*** Opening Passage for review ***

The isolation exists because K-2SO is an automation bot with elevated Discord permissions and access to infrastructure observability data. Bots that make external API calls and run automation logic are a lateral movement risk if compromised. The correct mitigation is to give them the minimum viable network path: Discord webhooks out, nothing else.
DHCP is disabled. Static assignments only.
Enforcement Layer: UniFi
All inter-VLAN routing and firewall policy is enforced at the UDM. The rule logic follows a default-deny posture between VLANs with explicit allow rules for required cross-segment traffic:
- VLAN 30 to VLAN 20: allow InfluxDB port only (Home Assistant telemetry)
- VLAN 40 to VLAN 20: allow NPM proxy ports (controlled ingress)
- VLAN 50 to internet: allow Discord webhook endpoints only
- Management to all: allow (required for Proxmox node management)
- All to Management: deny
- IoT to Management or Services: deny
- Bot-Net to LAN: deny
Everything not explicitly permitted is dropped.
One known workaround: the Bot-Net to NPM firewall rule currently has no port specifier due to a conflict with UniFi Direct Remote Connection on port 443. Tailscale handles all remote access so Direct Remote Connection is not needed. The rule will be tightened to port 443 only once that decision is confirmed.
Remote Access: Tailscale
No ports are exposed to the internet. Remote access to every service in the fleet runs exclusively through Tailscale. Node-C advertises the management subnet to authorized Tailscale clients.

*** Closing Passage for review ***

> _Set of tasks_:
- a) From the listing, render the lines from the line containing "and was released" up to and including the line containing "STREAMING, SENZA LIMITI" as a Markdown table with the columns Row and Line, omitting blank lines and any pictures.
- b) Extend the passage on VLAN isolation and firewall policy beyond its final sentence.

*** Opening Supplied data ***

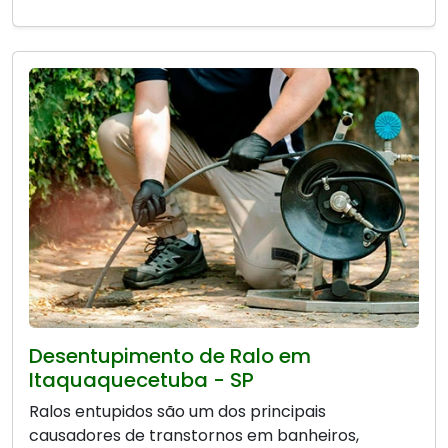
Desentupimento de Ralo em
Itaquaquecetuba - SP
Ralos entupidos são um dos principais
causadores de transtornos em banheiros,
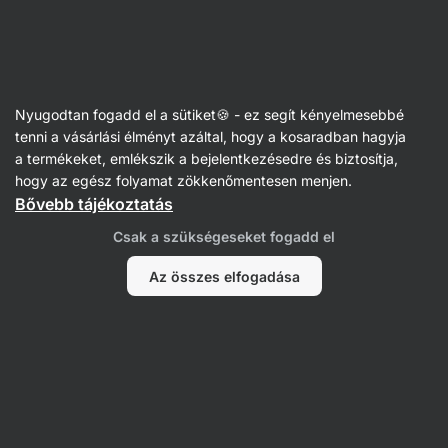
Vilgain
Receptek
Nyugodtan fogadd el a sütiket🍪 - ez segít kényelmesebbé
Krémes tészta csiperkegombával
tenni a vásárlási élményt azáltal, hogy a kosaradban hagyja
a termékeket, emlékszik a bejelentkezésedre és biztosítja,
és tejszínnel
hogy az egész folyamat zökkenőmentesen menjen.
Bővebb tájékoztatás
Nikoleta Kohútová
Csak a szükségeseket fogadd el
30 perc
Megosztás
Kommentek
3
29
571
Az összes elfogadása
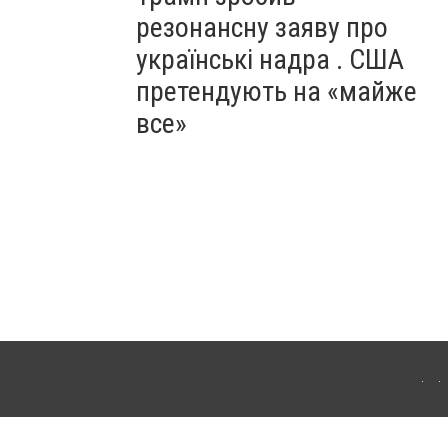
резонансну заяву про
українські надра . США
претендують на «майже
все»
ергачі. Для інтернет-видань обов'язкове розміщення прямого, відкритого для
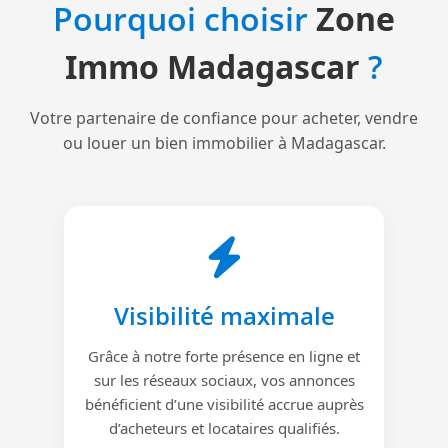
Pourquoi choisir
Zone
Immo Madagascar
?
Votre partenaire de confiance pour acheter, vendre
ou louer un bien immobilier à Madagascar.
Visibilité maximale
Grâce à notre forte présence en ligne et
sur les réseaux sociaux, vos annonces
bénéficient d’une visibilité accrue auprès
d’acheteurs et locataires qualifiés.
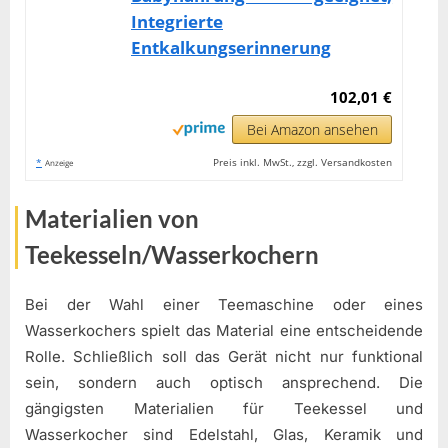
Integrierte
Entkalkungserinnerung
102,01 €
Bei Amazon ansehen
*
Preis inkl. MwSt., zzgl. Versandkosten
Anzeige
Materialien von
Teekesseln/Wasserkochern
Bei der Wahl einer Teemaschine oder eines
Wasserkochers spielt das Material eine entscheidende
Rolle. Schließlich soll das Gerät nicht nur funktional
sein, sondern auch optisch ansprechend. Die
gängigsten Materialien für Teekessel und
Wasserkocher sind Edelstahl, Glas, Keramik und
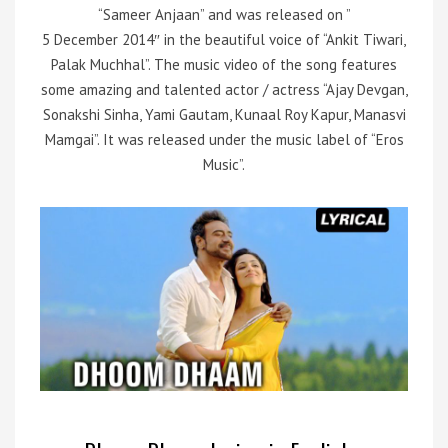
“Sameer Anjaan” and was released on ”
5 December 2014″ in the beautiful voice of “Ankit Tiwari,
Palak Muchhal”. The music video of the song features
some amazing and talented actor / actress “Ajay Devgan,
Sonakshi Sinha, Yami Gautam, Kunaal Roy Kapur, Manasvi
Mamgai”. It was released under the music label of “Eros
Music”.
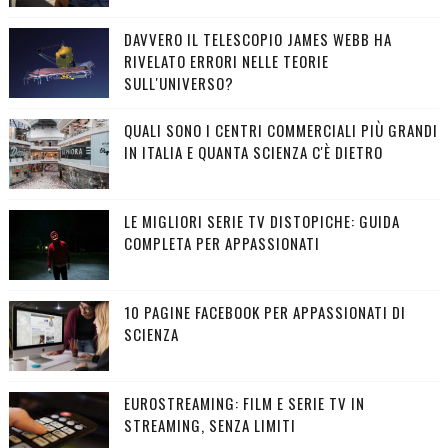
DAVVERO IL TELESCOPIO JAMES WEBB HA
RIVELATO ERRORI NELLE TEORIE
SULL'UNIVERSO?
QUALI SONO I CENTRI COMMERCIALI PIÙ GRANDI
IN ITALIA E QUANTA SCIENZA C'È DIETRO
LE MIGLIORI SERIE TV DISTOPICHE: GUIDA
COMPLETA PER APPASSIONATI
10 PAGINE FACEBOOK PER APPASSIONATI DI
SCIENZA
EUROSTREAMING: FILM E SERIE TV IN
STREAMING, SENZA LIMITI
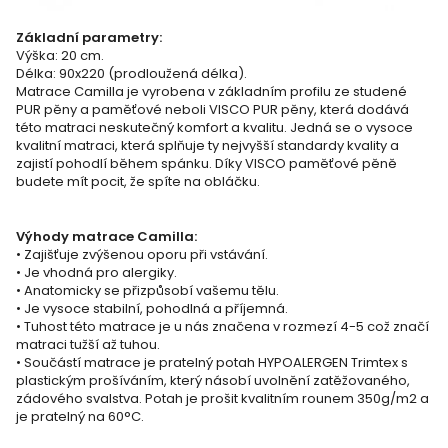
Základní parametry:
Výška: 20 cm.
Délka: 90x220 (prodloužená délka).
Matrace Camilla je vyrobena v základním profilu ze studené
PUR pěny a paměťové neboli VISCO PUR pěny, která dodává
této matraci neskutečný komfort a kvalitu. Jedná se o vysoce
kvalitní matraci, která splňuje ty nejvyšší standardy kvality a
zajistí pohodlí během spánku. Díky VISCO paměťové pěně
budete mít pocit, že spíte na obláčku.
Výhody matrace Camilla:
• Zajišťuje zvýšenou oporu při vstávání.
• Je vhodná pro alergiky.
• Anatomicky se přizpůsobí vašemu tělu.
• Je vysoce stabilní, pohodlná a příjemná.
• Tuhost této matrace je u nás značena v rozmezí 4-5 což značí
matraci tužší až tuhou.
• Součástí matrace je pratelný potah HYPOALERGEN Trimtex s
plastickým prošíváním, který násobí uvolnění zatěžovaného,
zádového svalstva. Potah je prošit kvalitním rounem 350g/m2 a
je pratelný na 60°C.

*** Closing Supplied data ***

> _Task answers_:
- a)
| Row | Line |
|---|---|
| 1 | “Sameer Anjaan” and was released on ” |
| 2 | 5 December 2014″ in the beautiful voice of “Ankit Tiwari, |
| 3 | Palak Muchhal”. The music video of the song features |
| 4 | some amazing and talented actor / actress “Ajay Devgan, |
| 5 | Sonakshi Sinha, Yami Gautam, Kunaal Roy Kapur, Manasvi |
| 6 | Mamgai”. It was released under the music label of “Eros |
| 7 | Music”. |
| 8 | DAVVERO IL TELESCOPIO JAMES WEBB HA |
| 9 | RIVELATO ERRORI NELLE TEORIE |
| 10 | SULL'UNIVERSO? |
| 11 | QUALI SONO I CENTRI COMMERCIALI PIÙ GRANDI |
| 12 | IN ITALIA E QUANTA SCIENZA C'È DIETRO |
| 13 | LE MIGLIORI SERIE TV DISTOPICHE: GUIDA |
| 14 | COMPLETA PER APPASSIONATI |
| 15 | 10 PAGINE FACEBOOK PER APPASSIONATI DI |
| 16 | SCIENZA |
| 17 | EUROSTREAMING: FILM E SERIE TV IN |
| 18 | STREAMING, SENZA LIMITI |

- b)
┌─────────────────────────────────────────────────────────────┐
│ TAILSCALE OVERLAY │
├─────────────────────────────────────────────────────────────┤
│ 100.x.x.10 --> Node-A (Millennium Falcon) │
│ 100.x.x.11 --> Node-B (CR90 Corvette) │
│ 100.x.x.12 --> Node-C (Gozanti Cruiser) <- Subnet Router │
│ 100.x.x.20 --> Selected VMs/Containers │
└─────────────────────────────────────────────────────────────┘
The practical result: the UDM firewall ruleset only handles inter-VLAN policy. It does not manage inbound internet traffic, NAT rules, or VPN termination. Tailscale handles all of that at the identity layer. The firewall stays simple. Simple firewall rules are auditable firewall rules.
DNS as a Security Layer
AdGuard Home on VLAN 20 serves as the DNS resolver for all VLANs. Internal service resolution uses split DNS: *.fleet.local resolves to internal IPs, external queries forward upstream with filtering applied.
DNS resolution and network access are separate enforcement points. A device on VLAN 30 can resolve a VLAN 20 hostname. The UDM firewall will still drop the connection if no inter-VLAN rule permits it. DNS alone is not a firewall, and the architecture does not treat it as one.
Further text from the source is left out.